ABOUT THIS EXERCISE:
Leave out the pictures, then output the lines of the records below from the first through the one containing "assign shamt = IR[10:6];".

Plain-text engineering files:
^^^^^^^^

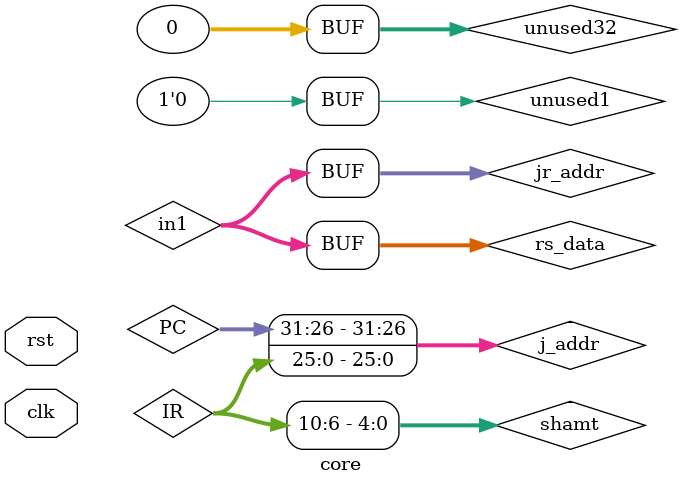
<source format=v>
`timescale 1ns/1ps
`include "memory.v"
`include "Control Unit.v"
`include "ALU.v"
`include "mux.v"

module core (rst , clk);
input wire rst,clk;

reg [31:0] PC;
wire [31:0] PC_next , IR;
reg[31:0] R [31:0];
wire[31:0] in1,in2;
wire[31:0] rs_data, rt_data;
reg[31:0] unused32 = 0;
reg unused1 = 0;
reg start;
wire[31:0] next_inst;
wire[31:0] ReadData ,ALUout , Result;
wire ALUzero;
wire [4:0] shamt;

/* control unit signals*/
wire[1:0] PCctrl;//how to update PC
//0=pc+4 , 1=branch , 2=from reg , 3=jump mode
wire[3:0] ALUctrl;//which operation alu will preform
wire[4:0] WriteReg;//result is stored in rt or rd
wire ALUsrc, MemWrite, MemToReg, RegWrite_en, Link;
wire[31:0] Immediate;

/*Branch Addresses*/
wire[31:0] PCplus1 , branch_addr , jr_addr , j_addr;
assign PCplus1 = PC+1;
assign branch_addr = PC + Immediate;
assign jr_addr = rs_data;
assign j_addr = {PC[31:26] , IR[25:0]};
mux32bit_4option PC_next_decider(PCplus1 , branch_addr , jr_addr , j_addr , PCctrl , ALUzero , PC_next);

/*Register file interactions*/
assign rs_data = R[IR[25:21]];
assign rt_data = R[IR[20:16]];
mux32bit Result_decider (ALUout , ReadData , MemToReg , Result);

/*ALU interactions*/
assign in1 = rs_data;
assign shamt = IR[10:6];
mux32bit in2_decider (rt_data , Immediate , ALUsrc , in2);
ALU alu (in1 , in2 , shamt, ALUctrl , ALUout , ALUzero);

Text instruction (.rst(rst) , .clk(clk) , .r_addr(PC) , .w_addr(unused32) , .w_en(unused1) , .din(unused32) , .dout(IR));
Data var (.rst(rst) , .clk(clk) , .r_addr(ALUout) , .w_addr(ALUout) , .w_en(MemWrite) , .din(rt_data) , .dout(ReadData));

control unit (IR , PCctrl, ALUctrl, WriteReg, ALUsrc, MemWrite, MemToReg, RegWrite_en, Link, Immediate);



always@(posedge rst) begin
    PC =0;
    R[4] = 0;   //$a0 = starting index = 0
    R[5] = 5;   //$a1=5=size
    
    R[0] = 0;   //$zero
    R[29] = 32'd65535;  //$sp
    start = 0;
end

always@(posedge clk) begin

    if(start==0) begin
        start = 1;
    end

    else begin
        if (RegWrite_en) R[WriteReg] = Result;
        if (Link) R[31] = PCplus1;
        //fetch
        PC = PC_next;
    end
end


endmodule






</source>
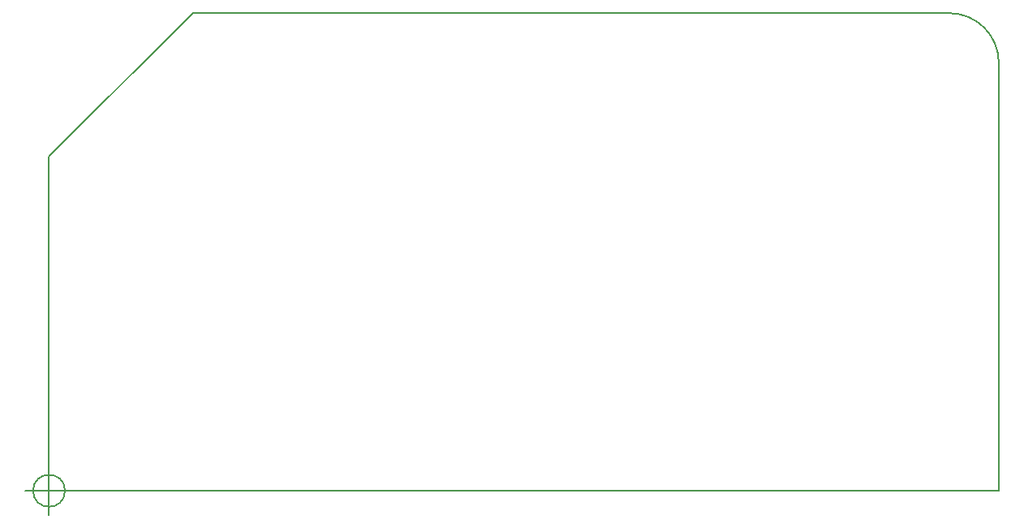
<source format=gm1>
G04 #@! TF.GenerationSoftware,KiCad,Pcbnew,6.0.7-f9a2dced07~116~ubuntu22.04.1*
G04 #@! TF.CreationDate,2022-09-25T15:05:22-07:00*
G04 #@! TF.ProjectId,rc2014compat-pico-vga,72633230-3134-4636-9f6d-7061742d7069,rev?*
G04 #@! TF.SameCoordinates,Original*
G04 #@! TF.FileFunction,Profile,NP*
%FSLAX46Y46*%
G04 Gerber Fmt 4.6, Leading zero omitted, Abs format (unit mm)*
G04 Created by KiCad (PCBNEW 6.0.7-f9a2dced07~116~ubuntu22.04.1) date 2022-09-25 15:05:22*
%MOMM*%
%LPD*%
G01*
G04 APERTURE LIST*
G04 #@! TA.AperFunction,Profile*
%ADD10C,0.150000*%
G04 #@! TD*
G04 APERTURE END LIST*
D10*
X153898600Y-118516400D02*
X153898600Y-153365200D01*
X253000000Y-108685000D02*
G75*
G03*
X247818400Y-103505000I-5180800J-800D01*
G01*
X253000000Y-108685000D02*
X253000000Y-153365200D01*
X153898600Y-153365200D02*
X253000000Y-153365200D01*
X168910000Y-103505000D02*
X153898600Y-118516400D01*
X247818400Y-103505000D02*
X168910000Y-103505000D01*
X155565266Y-153365200D02*
G75*
G03*
X155565266Y-153365200I-1666666J0D01*
G01*
X151398600Y-153365200D02*
X156398600Y-153365200D01*
X153898600Y-150865200D02*
X153898600Y-155865200D01*
M02*

</source>
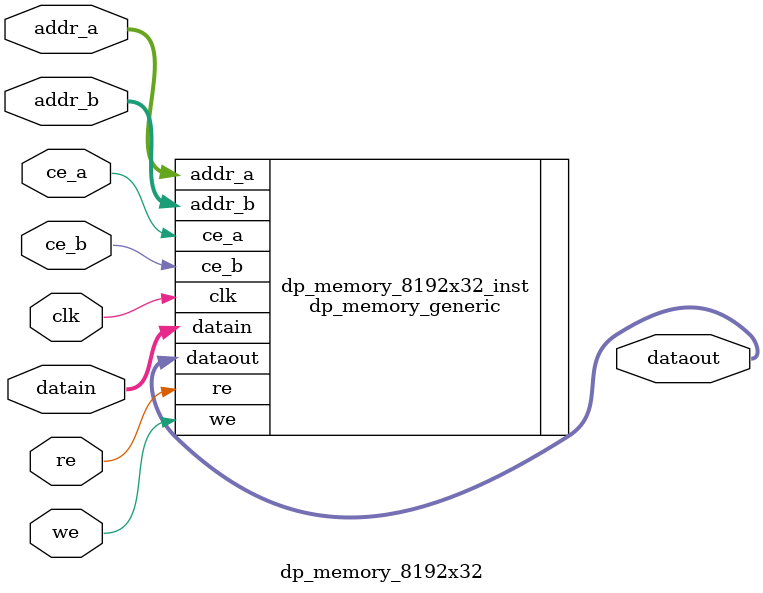
<source format=v>

module dp_memory_8192x32
(
  input clk,
  input ce_a,
  input we,
  input re,
  input [12:0] addr_a,
  input [31:0] datain,
  output [31:0] dataout,
  input ce_b,
  input [12:0] addr_b
);


  dp_memory_generic
  #(
    .ADDRESS_WIDTH(13),
    .DATA_WIDTH(32)
  )
  dp_memory_8192x32_inst
  (
    .clk(clk),
    .ce_a(ce_a),
    .we(we),
    .re(re),
    .addr_a(addr_a[12:0]),
    .datain(datain[31:0]),
    .dataout(dataout[31:0]),
    .ce_b(ce_b),
    .addr_b(addr_b[12:0])
  );


endmodule

</source>
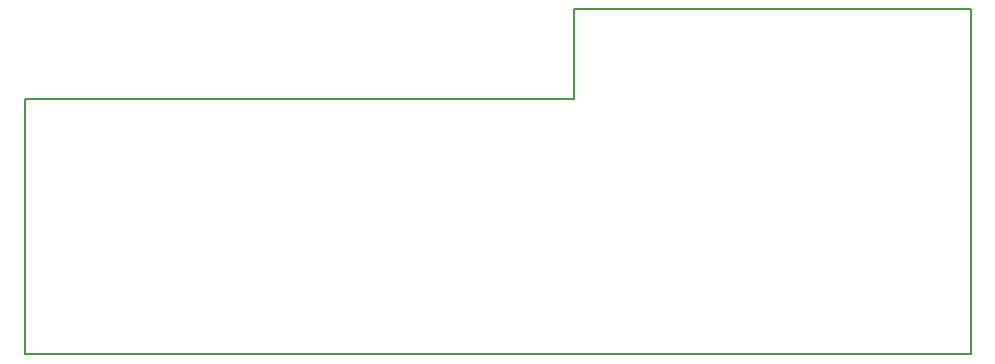
<source format=gbr>
G04 DipTrace 4.2.0.1*
G04 BoardOutline.gbr*
%MOIN*%
G04 #@! TF.FileFunction,Profile*
G04 #@! TF.Part,Single*
%ADD12C,0.005512*%
%FSLAX26Y26*%
G04*
G70*
G90*
G75*
G01*
G04 BoardOutline*
%LPD*%
X393700Y393700D2*
D12*
Y1243700D1*
X2223700D1*
Y1543700D1*
X3548700D1*
Y393700D1*
X393700D1*
M02*

</source>
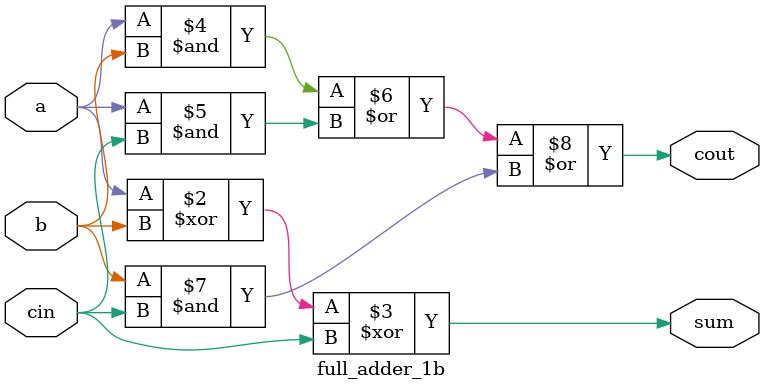
<source format=v>
module full_adder_1b (
    input a,
    input b,
    input cin,
    output reg sum,
    output reg cout
);
  always @(a or b or cin) begin
    sum  = #2 a ^ b ^ cin;
    cout = #2 (a & b) | (a & cin) | (b & cin);
  end
endmodule

</source>
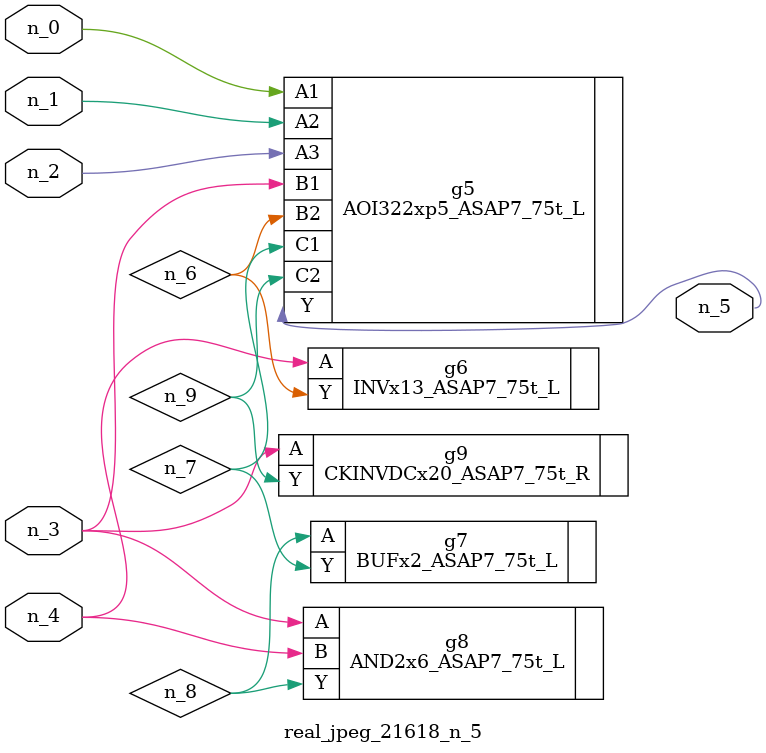
<source format=v>
module real_jpeg_21618_n_5 (n_4, n_0, n_1, n_2, n_3, n_5);

input n_4;
input n_0;
input n_1;
input n_2;
input n_3;

output n_5;

wire n_8;
wire n_6;
wire n_7;
wire n_9;

AOI322xp5_ASAP7_75t_L g5 ( 
.A1(n_0),
.A2(n_1),
.A3(n_2),
.B1(n_3),
.B2(n_6),
.C1(n_7),
.C2(n_9),
.Y(n_5)
);

AND2x6_ASAP7_75t_L g8 ( 
.A(n_3),
.B(n_4),
.Y(n_8)
);

CKINVDCx20_ASAP7_75t_R g9 ( 
.A(n_3),
.Y(n_9)
);

INVx13_ASAP7_75t_L g6 ( 
.A(n_4),
.Y(n_6)
);

BUFx2_ASAP7_75t_L g7 ( 
.A(n_8),
.Y(n_7)
);


endmodule
</source>
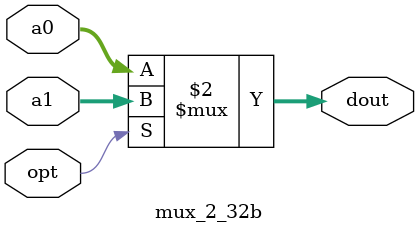
<source format=v>
`timescale 1ns / 1ps
module mux_6_32b(
    input [31:0] a0, a1, a2, a3, a4, a5,
    input [2:0] opt,
    output [31:0] dout
    );
    assign dout = (opt == 3'b000) ? a0:
                  (opt == 3'b001) ? a1:
                  (opt == 3'b010) ? a2:
                  (opt == 3'b011) ? a3:
                  (opt == 3'b100) ? a4:
                  (opt == 3'b101) ? a5:
                                   a0;
endmodule

module mux_5_32b(
    input [31:0] a0, a1, a2, a3, a4,
    input [2:0] opt,
    output [31:0] dout
    );
    assign dout = (opt == 3'b000) ? a0:
                  (opt == 3'b001) ? a1:
                  (opt == 3'b010) ? a2:
                  (opt == 3'b011) ? a3:
                  (opt == 3'b100) ? a4:
                                   a0;
endmodule

module mux_4_32b(
    input [31:0] a0, a1, a2, a3,
    input [1:0] opt,
    output [31:0] dout
    );
    assign dout = (opt == 2'b00) ? a0:
                  (opt == 2'b01) ? a1:
                  (opt == 2'b10) ? a2:
                  (opt == 2'b11) ? a3:
                                   a0;
endmodule

module mux_3_32b(
    input [31:0] a0, a1, a2,
    input [1:0] opt,
    output [31:0] dout
    );
    assign dout = (opt == 2'b00) ? a0:
                  (opt == 2'b01) ? a1:
                  (opt == 2'b10) ? a2:
                                   a0;
endmodule

module mux_3_5b(
    input [4:0] a0, a1, a2,
    input [1:0] opt,
    output [4:0] dout
    ); 
    assign dout = (opt == 2'b00) ? a0:
                  (opt == 2'b01) ? a1:
                  (opt == 2'b10) ? a2:
                                   a0;
endmodule

module mux_2_32b(
    input [31:0] a0, a1,
    input opt,
    output [31:0] dout
);
    assign dout = (opt == 1) ? a1 : a0;
endmodule

</source>
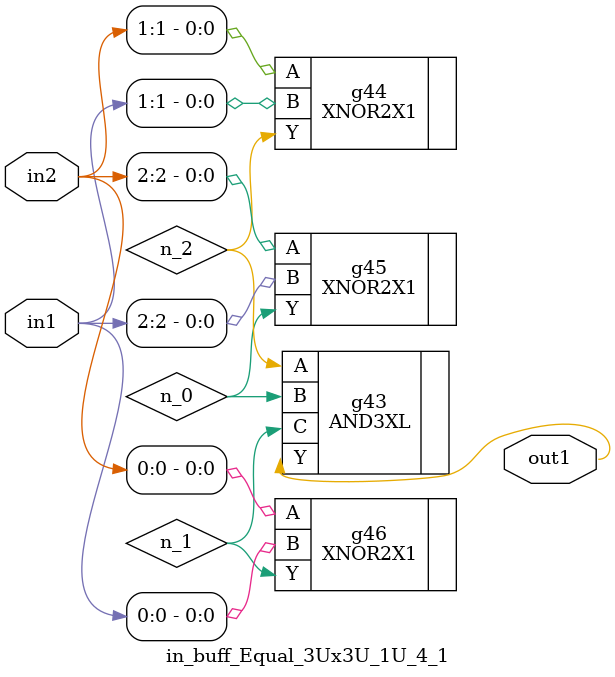
<source format=v>
`timescale 1ps / 1ps


module in_buff_Equal_3Ux3U_1U_4_1(in2, in1, out1);
  input [2:0] in2, in1;
  output out1;
  wire [2:0] in2, in1;
  wire out1;
  wire n_0, n_1, n_2;
  AND3XL g43(.A (n_2), .B (n_0), .C (n_1), .Y (out1));
  XNOR2X1 g44(.A (in2[1]), .B (in1[1]), .Y (n_2));
  XNOR2X1 g46(.A (in2[0]), .B (in1[0]), .Y (n_1));
  XNOR2X1 g45(.A (in2[2]), .B (in1[2]), .Y (n_0));
endmodule



</source>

^^^^^^^^

REPLY TO THE EXERCISE:
<source format=v>
`timescale 1ns/1ps
`include "memory.v"
`include "Control Unit.v"
`include "ALU.v"
`include "mux.v"

module core (rst , clk);
input wire rst,clk;

reg [31:0] PC;
wire [31:0] PC_next , IR;
reg[31:0] R [31:0];
wire[31:0] in1,in2;
wire[31:0] rs_data, rt_data;
reg[31:0] unused32 = 0;
reg unused1 = 0;
reg start;
wire[31:0] next_inst;
wire[31:0] ReadData ,ALUout , Result;
wire ALUzero;
wire [4:0] shamt;

/* control unit signals*/
wire[1:0] PCctrl;//how to update PC
//0=pc+4 , 1=branch , 2=from reg , 3=jump mode
wire[3:0] ALUctrl;//which operation alu will preform
wire[4:0] WriteReg;//result is stored in rt or rd
wire ALUsrc, MemWrite, MemToReg, RegWrite_en, Link;
wire[31:0] Immediate;

/*Branch Addresses*/
wire[31:0] PCplus1 , branch_addr , jr_addr , j_addr;
assign PCplus1 = PC+1;
assign branch_addr = PC + Immediate;
assign jr_addr = rs_data;
assign j_addr = {PC[31:26] , IR[25:0]};
mux32bit_4option PC_next_decider(PCplus1 , branch_addr , jr_addr , j_addr , PCctrl , ALUzero , PC_next);

/*Register file interactions*/
assign rs_data = R[IR[25:21]];
assign rt_data = R[IR[20:16]];
mux32bit Result_decider (ALUout , ReadData , MemToReg , Result);

/*ALU interactions*/
assign in1 = rs_data;
assign shamt = IR[10:6];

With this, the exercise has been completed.